Christian theism serves, proclaims, and defends the God only of Christian theism. “Nevertheless, all things will tend to this end, that God, the Artificer of the universe, is made manifest to us in Scripture, and that what we ought to think of him is set forth there, lest we seek some uncertain deity by devious paths.”[4] The knowledge of God comes only by way of revelation. And the revelation of God comes only from God Himself. Man is powerless to find God out. It is only by divine revelation in nature and in Scripture that man is acquainted with God in any sense whatever. Any god not matching the description of the divine self-disclosure of the one triune God of Scripture is a counterfeit, a fraud, a cheap copy produced by the deviant and innovative minds of rebellious men.

How can we know the truth of Christian theism? Herman Bavinck wrote, “No proofs and arguments, no religious experience or ethical satisfaction, after all, constitute the deepest ground of faith; they all presuppose a sturdier foundation on which they are built and from which they themselves derive their value.”[5] The ground of faith is nothing less than Christian Scripture. Hence, all knowledge is grounded in faith. And for the believer, their faith is grounded in the Scripture. Moreover, Scripture brings with it the sort of certainty that only that which is anchored in God can bring and in fact must bring. How could a revelation of God Himself produce anything less than certainty? The writer to the Hebrews calls it assurance and conviction. (Heb. 11:1)

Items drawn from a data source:

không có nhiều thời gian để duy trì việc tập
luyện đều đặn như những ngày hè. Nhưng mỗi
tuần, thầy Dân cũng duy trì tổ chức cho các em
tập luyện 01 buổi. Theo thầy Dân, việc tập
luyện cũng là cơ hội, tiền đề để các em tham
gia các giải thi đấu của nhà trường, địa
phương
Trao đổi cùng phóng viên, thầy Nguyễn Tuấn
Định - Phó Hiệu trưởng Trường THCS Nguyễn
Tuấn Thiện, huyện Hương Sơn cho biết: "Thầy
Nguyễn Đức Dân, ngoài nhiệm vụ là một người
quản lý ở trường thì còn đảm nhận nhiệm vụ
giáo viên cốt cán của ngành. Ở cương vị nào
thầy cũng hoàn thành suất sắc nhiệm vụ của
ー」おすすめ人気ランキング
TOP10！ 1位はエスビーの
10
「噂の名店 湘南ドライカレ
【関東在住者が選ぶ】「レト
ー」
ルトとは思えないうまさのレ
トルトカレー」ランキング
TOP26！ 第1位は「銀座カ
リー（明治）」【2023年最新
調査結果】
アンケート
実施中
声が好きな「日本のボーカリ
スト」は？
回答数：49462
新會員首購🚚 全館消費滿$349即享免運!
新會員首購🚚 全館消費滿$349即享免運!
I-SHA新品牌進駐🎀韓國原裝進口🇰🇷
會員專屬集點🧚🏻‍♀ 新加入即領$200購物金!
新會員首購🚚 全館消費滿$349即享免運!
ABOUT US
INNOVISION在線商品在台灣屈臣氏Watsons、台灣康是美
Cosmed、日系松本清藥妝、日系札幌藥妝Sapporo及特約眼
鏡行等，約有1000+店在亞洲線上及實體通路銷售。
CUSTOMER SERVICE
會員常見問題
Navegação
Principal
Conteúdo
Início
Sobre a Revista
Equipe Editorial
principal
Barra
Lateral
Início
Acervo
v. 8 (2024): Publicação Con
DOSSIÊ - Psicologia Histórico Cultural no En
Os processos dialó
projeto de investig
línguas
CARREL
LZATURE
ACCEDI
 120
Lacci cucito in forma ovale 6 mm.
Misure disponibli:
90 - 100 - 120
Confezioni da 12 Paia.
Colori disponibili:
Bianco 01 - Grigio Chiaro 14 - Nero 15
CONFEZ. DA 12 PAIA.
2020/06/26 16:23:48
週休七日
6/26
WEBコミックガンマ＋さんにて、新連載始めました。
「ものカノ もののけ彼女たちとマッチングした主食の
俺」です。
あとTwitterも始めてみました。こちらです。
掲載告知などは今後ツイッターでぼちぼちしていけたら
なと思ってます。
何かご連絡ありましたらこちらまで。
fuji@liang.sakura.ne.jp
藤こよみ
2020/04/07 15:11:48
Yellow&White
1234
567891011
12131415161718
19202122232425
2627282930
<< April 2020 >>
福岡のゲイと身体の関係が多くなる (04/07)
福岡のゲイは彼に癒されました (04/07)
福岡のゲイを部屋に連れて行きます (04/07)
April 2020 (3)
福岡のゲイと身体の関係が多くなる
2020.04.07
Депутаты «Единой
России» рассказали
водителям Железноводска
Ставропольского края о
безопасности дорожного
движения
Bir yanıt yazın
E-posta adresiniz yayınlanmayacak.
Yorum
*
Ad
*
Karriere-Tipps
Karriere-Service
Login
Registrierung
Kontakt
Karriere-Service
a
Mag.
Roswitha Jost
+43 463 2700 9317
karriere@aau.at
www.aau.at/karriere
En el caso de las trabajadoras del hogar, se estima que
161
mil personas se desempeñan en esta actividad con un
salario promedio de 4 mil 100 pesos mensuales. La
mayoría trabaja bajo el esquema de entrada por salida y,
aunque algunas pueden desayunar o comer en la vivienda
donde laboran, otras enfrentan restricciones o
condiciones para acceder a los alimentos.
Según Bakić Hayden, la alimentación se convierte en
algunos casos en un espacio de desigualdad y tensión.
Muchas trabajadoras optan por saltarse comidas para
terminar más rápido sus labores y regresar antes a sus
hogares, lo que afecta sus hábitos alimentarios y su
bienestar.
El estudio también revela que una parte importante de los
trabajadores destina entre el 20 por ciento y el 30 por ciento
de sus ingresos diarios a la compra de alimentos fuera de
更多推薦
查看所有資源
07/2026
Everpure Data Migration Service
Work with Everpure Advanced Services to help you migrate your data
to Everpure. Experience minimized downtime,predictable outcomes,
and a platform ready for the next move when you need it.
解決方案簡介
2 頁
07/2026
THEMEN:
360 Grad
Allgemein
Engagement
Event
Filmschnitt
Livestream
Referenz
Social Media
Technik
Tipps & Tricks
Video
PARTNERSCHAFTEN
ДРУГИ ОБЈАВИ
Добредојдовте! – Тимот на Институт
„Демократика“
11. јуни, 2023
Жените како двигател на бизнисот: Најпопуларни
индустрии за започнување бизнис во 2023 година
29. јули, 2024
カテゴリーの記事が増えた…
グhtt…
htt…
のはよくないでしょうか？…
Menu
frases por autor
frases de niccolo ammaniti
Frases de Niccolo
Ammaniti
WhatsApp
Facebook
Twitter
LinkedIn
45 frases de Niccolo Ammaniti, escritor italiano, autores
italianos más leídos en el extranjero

## THINGS TO DO
[a] From the passage on Christian theism, extract the part from "Christian theism serves, proclaims, and" to "of rebellious men.".
[b] Condense the paragraph of the passage on Christian theism that begins "How can we know the truth of Christian theism?" into a short list of its main points.
[c] Carry on the passage on Christian theism from the point where it stops.
None of the records is needed for this work.

## RESPONSES TO THE TASKS
[a]
Christian theism serves, proclaims, and defends the God only of Christian theism. “Nevertheless, all things will tend to this end, that God, the Artificer of the universe, is made manifest to us in Scripture, and that what we ought to think of him is set forth there, lest we seek some uncertain deity by devious paths.”[4] The knowledge of God comes only by way of revelation. And the revelation of God comes only from God Himself. Man is powerless to find God out. It is only by divine revelation in nature and in Scripture that man is acquainted with God in any sense whatever. Any god not matching the description of the divine self-disclosure of the one triune God of Scripture is a counterfeit, a fraud, a cheap copy produced by the deviant and innovative minds of rebellious men.

[b]
- Herman Bavinck wrote that no proofs, arguments, religious experience or ethical satisfaction form the deepest ground of faith. All of them rest on a sturdier foundation from which they draw their value.
- That ground of faith is Christian Scripture.
- All knowledge is grounded in faith, and the believer's faith is grounded in Scripture.
- Scripture brings the certainty that only what is anchored in God can bring.
- A revelation of God Himself must produce certainty, which the writer to the Hebrews calls assurance and conviction (Heb. 11:1).

[c]
The whole Bible, from Genesis to Revelation, informs the discipline of epistemology or the theory of knowledge.[6] It is simply epistemological suicide for a Christian apologist to take an alternative position. Yet, the numbers of those that do precisely this, far outweigh those of us that do not. Scripture is the Word, the living Word of God who is the Creator and Redeemer of men and of mankind. It presupposes that he to whom it comes is “… corrupted in his religious attitude and therefore in need of redemption. It would therefore be to deny itself if it recognized the natural man as its competent judge[7] Most modern apologists do not understand Van Til’s point because they do not argue at the level of worldviews and because they grant that one thing to man that God’s word emphatically denies: genuine knowledge apart from God. Modern apologists do not seem to understand that God’s word denies that men can possess knowledge apart from God and to grant that they can is to deny the very truth they are seeking to establish and defend. If Scripture is wrong about this teaching, then it is also wrong about the fallen state of man. And if it is wrong about the fallen state of man, the dominoes of Christian doctrine fall before the idolatry of human autonomy.

[1] Cornelius Van Til, A Christian Theory of Knowledge. (The Presbyterian and Reformed Publishing Company: Phillipsburg, NJ, 1969).
[2] Ibid.
[3] Greg Bahnsen, Always Ready. (Covenant Media Press: Nacogdoches, TX, 2002) 71.
[4] John Calvin, Institutes. (Westminster John Knox Press: Louisville, KY 1960); 71.
[5] Herman Bavinck, Reformed Dogmatics. (Baker Academic: Grand Rapids, MI 2003) Vol. I, 563.
[6] Clifford McManis, Biblical Apologetics. (Xlibris Corporation: Bloomington, IN 2012) 213.
[7] Cornelius Van Til, A Christian Theory of Knowledge. (The Presbyterian and Reformed Publishing Company: Phillipsburg, NJ, 1969).